As soon as the announcement reaches the employees, hell breaks loose. People start gossiping, talking, networking, start building perceptions–both positive and negative. No one has a clear answer/ picture except a select few that too might have signed the confidential non-disclosure agreement. Hence, managing communication and culture compatibility would be the key to M&A success.
Effective communication within a M&A may significantly bolster employee’s confidence and commitment to the new consolidation. Effective Horizontal & Vertical Communication will drive right employee behaviors.
Vertical communication is the one which flows directly from the senior management. It needs to frame M&A’s effectively and communicate accordingly. Employee confidence in senior management’s decision to consolidate will largely depend on how senior management has framed the reality fit of M&As and communicated to employees
Horizontal Communication on the other hand is how employees communicate amongst peers and will be key to determine and influence the individual employee reactions, thus shaping and impacting employee attitudes and behavior, that is key to success.

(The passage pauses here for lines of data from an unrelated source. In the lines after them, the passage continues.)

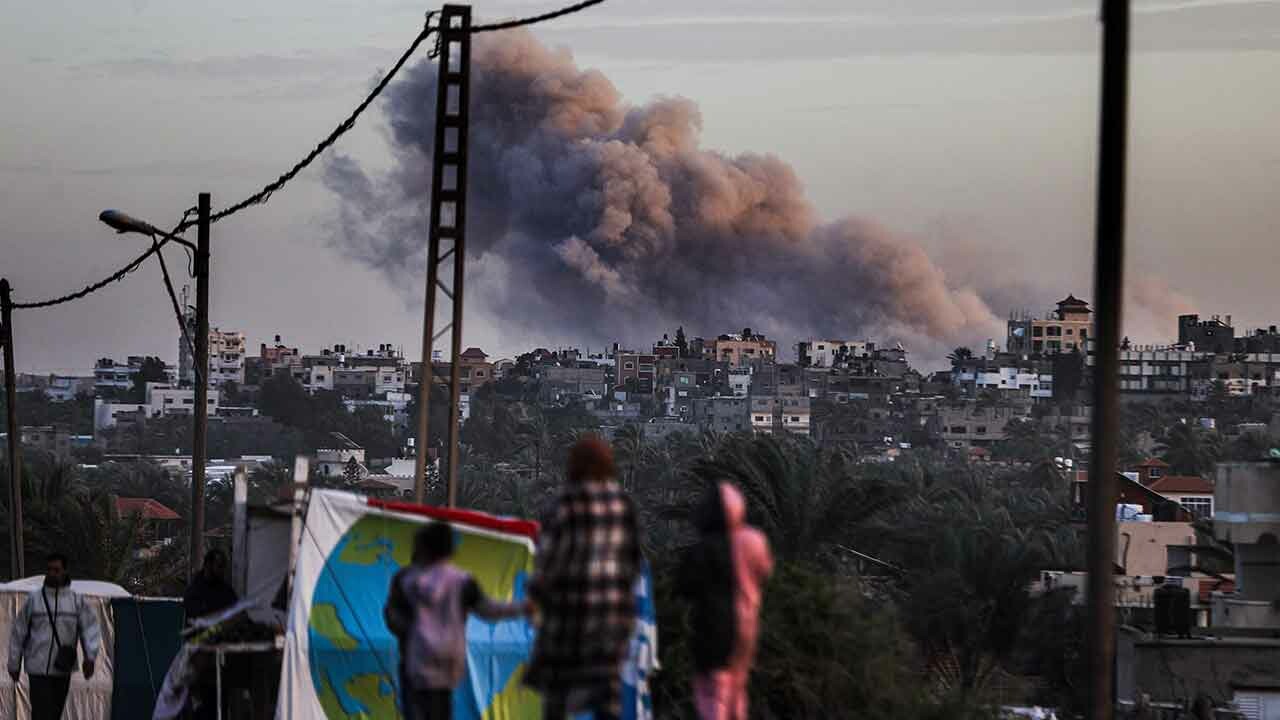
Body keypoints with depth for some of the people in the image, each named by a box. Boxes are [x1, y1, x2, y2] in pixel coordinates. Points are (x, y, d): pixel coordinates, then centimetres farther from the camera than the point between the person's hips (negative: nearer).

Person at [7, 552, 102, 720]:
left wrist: (90, 657, -18)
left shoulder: (76, 600, 2)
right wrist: (14, 664, 8)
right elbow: (18, 632, 5)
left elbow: (90, 629, -2)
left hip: (63, 670, 3)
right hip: (38, 668, -3)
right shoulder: (34, 599, -2)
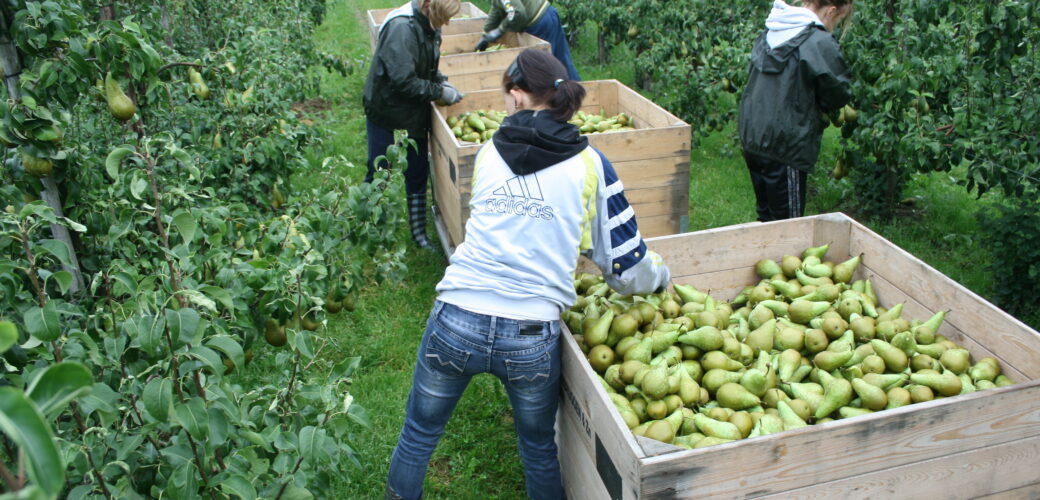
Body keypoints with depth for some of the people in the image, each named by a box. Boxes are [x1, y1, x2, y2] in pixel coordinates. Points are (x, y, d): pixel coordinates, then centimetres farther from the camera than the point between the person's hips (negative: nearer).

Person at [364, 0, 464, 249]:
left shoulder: (427, 26, 1)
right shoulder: (401, 28, -26)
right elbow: (404, 81, -29)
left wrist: (442, 82, -2)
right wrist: (440, 92, -20)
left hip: (415, 114, 8)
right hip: (386, 110, -7)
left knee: (418, 173, 12)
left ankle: (419, 231, 24)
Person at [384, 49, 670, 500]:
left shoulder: (489, 153, 8)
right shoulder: (589, 164, 2)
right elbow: (626, 267, 4)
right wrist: (661, 276, 26)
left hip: (456, 322, 1)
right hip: (531, 339, -1)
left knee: (419, 433, 25)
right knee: (539, 446, 26)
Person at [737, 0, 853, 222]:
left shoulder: (769, 33, 9)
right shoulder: (821, 44, -15)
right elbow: (838, 95, -7)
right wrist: (820, 106, 15)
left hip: (751, 138, 8)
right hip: (785, 147, -8)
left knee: (766, 217, 20)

Ineffective communication and can result into negative employee reactions leading to lower levels of job security and job satisfaction and less favorable attitude towards senior leadership. In case employees are gripped with uncertainty, it will impact their productivity and will drive them to redirect their energies towards exploring new jobs or they would find newer ways to cope their anxieties and confusions fuelling negative grapevine at work. In certain situations when M&As are followed with more changes at workplace in the form of new leaders, new styles, new operating methodologies and new leaders preferred employee workgroups, it will result into heightened employee stress levels & talent demoralization. People may appear to be externally submissive but internally they will be aggressive. It has been found that 58 per cent of managers in an acquired firm are gone within five years or less because employees of a “sold” firm feel inferior to the purchaser because of a loss of autonomy.
Managing Culture Compatibility
Managing Culture Compatibility is another key driver to success. Some survey data points indicate wherever managing culture compatibility has been ignored, it has resulted in larger breakdowns and therefore managing culture compatibility is imperative during changing organizational landscapes.

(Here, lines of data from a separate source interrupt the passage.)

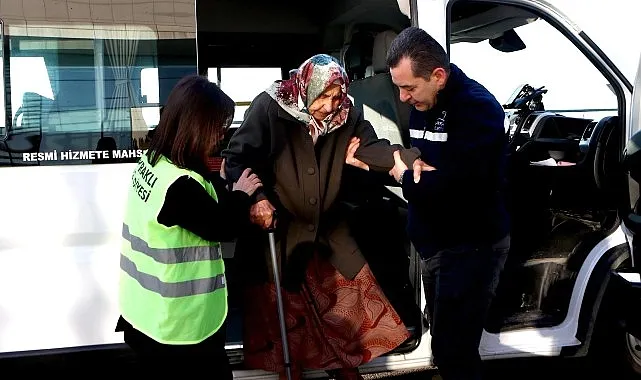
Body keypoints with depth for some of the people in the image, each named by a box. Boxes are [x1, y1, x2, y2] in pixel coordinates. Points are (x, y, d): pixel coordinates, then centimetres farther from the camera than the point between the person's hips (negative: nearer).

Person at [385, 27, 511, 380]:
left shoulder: (476, 107, -22)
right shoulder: (421, 104, 5)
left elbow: (449, 186, -28)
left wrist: (405, 175, -10)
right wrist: (414, 167, -14)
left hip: (472, 245, -8)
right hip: (435, 242, 9)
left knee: (452, 352, -8)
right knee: (443, 339, 17)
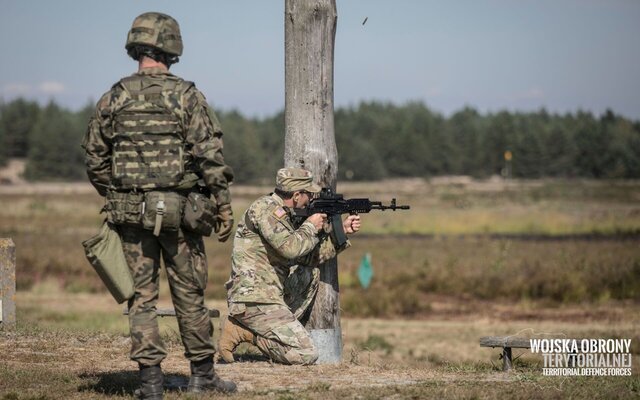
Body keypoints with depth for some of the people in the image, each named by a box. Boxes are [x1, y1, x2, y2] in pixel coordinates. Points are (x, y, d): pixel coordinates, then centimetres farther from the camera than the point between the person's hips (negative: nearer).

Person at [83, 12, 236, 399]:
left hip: (130, 211, 2)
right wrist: (223, 206, -4)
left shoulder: (113, 100, 2)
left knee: (142, 295, 7)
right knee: (190, 293, 9)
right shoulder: (186, 96, -7)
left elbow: (95, 160, 7)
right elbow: (211, 156, -10)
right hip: (177, 210, -2)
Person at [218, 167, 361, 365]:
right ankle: (243, 332, -6)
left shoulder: (282, 213, 17)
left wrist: (342, 230, 14)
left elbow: (309, 257, 19)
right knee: (306, 355, -12)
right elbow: (290, 248, -25)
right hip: (255, 300, -10)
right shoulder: (266, 208, -12)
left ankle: (278, 325, 3)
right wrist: (311, 226, -6)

As per a recent survey conducted on managers who worked for companies involved in more than 1,000 mergers and acquisitions, 50 per cent of the staff productivity dropped and 47 per cent talent moved out where cultural transition was not managed well.
Sprint acquiring Nextel Communications is an apt example of culture mismanagement, where mid management executives left the company due to cultural differences of incompatibility. Sprint was bureaucratic while Nextel was more entrepreneurial. Cultural concerns added further to company integration problem.
Another example is Quaker Oats acquiring Snapple. The difference of cultures here resulted into different sentiments being attached to marketing companies that resulted in dilution of various advertisements that sent disastrous signals to the customers.
Role of HR
HR has a key role to play to ease the transition from the current company culture to the new company culture and address employee concerns regularly post acquisition structure set up. It is important for HR to establish the right set of policies and procedures and create a robust communication framework that will help employees to understand all the changes and respond to the queries and concerns within shortest timelines and effective methods.
The key thing to do would be to set up a team to consolidate employees’ queries, concerns and suggestions and also evaluate any potential risks, including customer feedback. Basis the input, this team has to continuously work with all the relevant teams and provide clarity through responses. New programs & interventions would be required to help transition from past methods, past employee behaviors to new organizational requirements and the new employee behaviors
This could be done in multiple ways:
Effective Communication: Effective communication, as mentioned above, is the key driver to determining the success of corporate mergers and also an effective tool for HR in enabling and facilitating change. As far as possible, employees should be proactively informed about the upcoming changes that may have a direct or indirect impact on them. HR has a very crucial responsibility to stay connected with the employees and address their queries and concerns at the earliest.
Leadership Connect: HR should organize direct connect of the top management with the employees in the form of Town Halls and Round Tables to help break ice between employees and leadership on the new development. Employees will feel motivated to bring up their fears and thoughts openly in front of management and the leadership too will get to know the pulse of the organization at the grass-root level.
Policies & Processes Alignment: The alignment of policies and processes with the new organization will also be a challenge for HR, who needs to closely analyze their organization and update the existing ones while ensuring the best interest of employees.
People Manager Upskilling: As employees deal with their managers on a day-to-day basis, it is important for the HR fraternity to equip people managers with the answers to the frequently asked questions. People managers should be upskilled about the acquiring company’s values, initiatives, practices and policies around employee centricity, etc.
Employee Engagement: Employee Engagement should be driven with an objective of creating a welcoming environment for the new change. Spreading awareness around the new company’s history, key achievements and larger objective will engage and amplify employees’ acceptance and make the transition an everlasting success.